> **ÉNONCÉ RÉDIGÉ 1**:
Relevez dans l'article sur les dunes de Moguériec tout ce que la dune extrême de Moguériec protège, selon le texte.

────────────────

1928
On détruit les dunes
de Moguériec et Kerfissien
par Charles Léger
Source : La Dépêche de Brest 17 juin 1928
Un port menacé, des habitations en péril.
Il faut, par des mesures sévères, protéger les riverains contre leurs propres agissements.
La dune extrême de Moguériec s'avance parallèlement à la côte, protégeant en partie l'unique endroit où les mouillages des barques sont établis et, plus complètement, une cale que les usagers entretiennent ainsi qu'une anse d'hivernage.
Dans cette anse, aux bords élevés, agrémentés d'arbustes, on n'accède guère qu'aux grandes marées.
Aussi quand une barque s'est échouée là, doit-elle y demeurer de longs jours.
Des maisons la bordent, en toute sécurité pourrait-on croire si l'on ne savait qu'à quelques mètres un travail de destruction s'opère depuis des années.
La mer ici n'est pas la seule dévastatrice.

────────────────

> **ÉNONCÉ RÉDIGÉ 2**:
Mettez à jour la liste depuis son début jusqu'à la ligne contenant « genus: Dendrocopos » incluse, en remplaçant « common name » par « vernacular name » sans rien modifier d'autre, puis redonnez uniquement ces lignes.

────────────────

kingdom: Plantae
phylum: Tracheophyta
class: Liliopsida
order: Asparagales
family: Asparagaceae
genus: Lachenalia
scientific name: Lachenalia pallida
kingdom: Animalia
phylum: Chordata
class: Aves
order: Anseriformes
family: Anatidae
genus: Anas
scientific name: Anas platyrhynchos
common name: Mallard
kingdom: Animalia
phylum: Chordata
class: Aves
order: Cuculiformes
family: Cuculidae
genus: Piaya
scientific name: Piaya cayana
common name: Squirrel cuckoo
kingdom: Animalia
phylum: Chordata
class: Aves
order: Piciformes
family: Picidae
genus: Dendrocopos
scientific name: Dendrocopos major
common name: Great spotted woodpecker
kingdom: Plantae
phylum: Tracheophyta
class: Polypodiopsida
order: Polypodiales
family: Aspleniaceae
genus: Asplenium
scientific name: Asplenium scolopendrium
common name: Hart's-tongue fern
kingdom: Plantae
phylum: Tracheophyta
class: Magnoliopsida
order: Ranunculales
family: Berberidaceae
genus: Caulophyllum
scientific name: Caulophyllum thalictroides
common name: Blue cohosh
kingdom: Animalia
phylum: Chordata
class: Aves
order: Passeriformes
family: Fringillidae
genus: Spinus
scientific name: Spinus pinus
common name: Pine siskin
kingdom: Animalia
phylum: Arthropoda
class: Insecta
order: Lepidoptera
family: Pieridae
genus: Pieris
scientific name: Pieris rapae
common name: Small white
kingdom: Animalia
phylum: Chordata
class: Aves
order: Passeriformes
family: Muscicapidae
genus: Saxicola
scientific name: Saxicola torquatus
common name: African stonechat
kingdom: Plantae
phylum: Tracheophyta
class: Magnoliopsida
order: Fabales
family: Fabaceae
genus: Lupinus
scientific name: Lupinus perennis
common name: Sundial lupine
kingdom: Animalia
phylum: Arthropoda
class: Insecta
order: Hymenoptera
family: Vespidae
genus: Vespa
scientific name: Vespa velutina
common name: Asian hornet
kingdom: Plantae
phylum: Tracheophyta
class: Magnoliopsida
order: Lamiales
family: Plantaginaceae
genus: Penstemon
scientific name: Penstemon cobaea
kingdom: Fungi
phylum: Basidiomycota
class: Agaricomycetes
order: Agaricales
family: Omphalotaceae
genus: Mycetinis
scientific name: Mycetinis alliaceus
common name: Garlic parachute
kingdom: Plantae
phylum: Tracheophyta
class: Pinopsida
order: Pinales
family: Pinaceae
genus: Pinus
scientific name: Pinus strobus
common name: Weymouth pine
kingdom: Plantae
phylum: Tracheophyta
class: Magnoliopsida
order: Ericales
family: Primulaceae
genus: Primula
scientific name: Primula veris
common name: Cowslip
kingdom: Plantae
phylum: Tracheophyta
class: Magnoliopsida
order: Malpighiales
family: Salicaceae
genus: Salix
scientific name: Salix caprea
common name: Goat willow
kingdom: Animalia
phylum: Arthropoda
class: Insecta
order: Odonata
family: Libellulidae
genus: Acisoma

────────────────

> **CORRIGÉ DE L'EXERCICE 1**:
- l'unique endroit où les mouillages des barques sont établis (en partie)
- une cale que les usagers entretiennent
- une anse d'hivernage

> **CORRIGÉ DE L'EXERCICE 2**:
kingdom: Plantae
phylum: Tracheophyta
class: Liliopsida
order: Asparagales
family: Asparagaceae
genus: Lachenalia
scientific name: Lachenalia pallida
kingdom: Animalia
phylum: Chordata
class: Aves
order: Anseriformes
family: Anatidae
genus: Anas
scientific name: Anas platyrhynchos
vernacular name: Mallard
kingdom: Animalia
phylum: Chordata
class: Aves
order: Cuculiformes
family: Cuculidae
genus: Piaya
scientific name: Piaya cayana
vernacular name: Squirrel cuckoo
kingdom: Animalia
phylum: Chordata
class: Aves
order: Piciformes
family: Picidae
genus: Dendrocopos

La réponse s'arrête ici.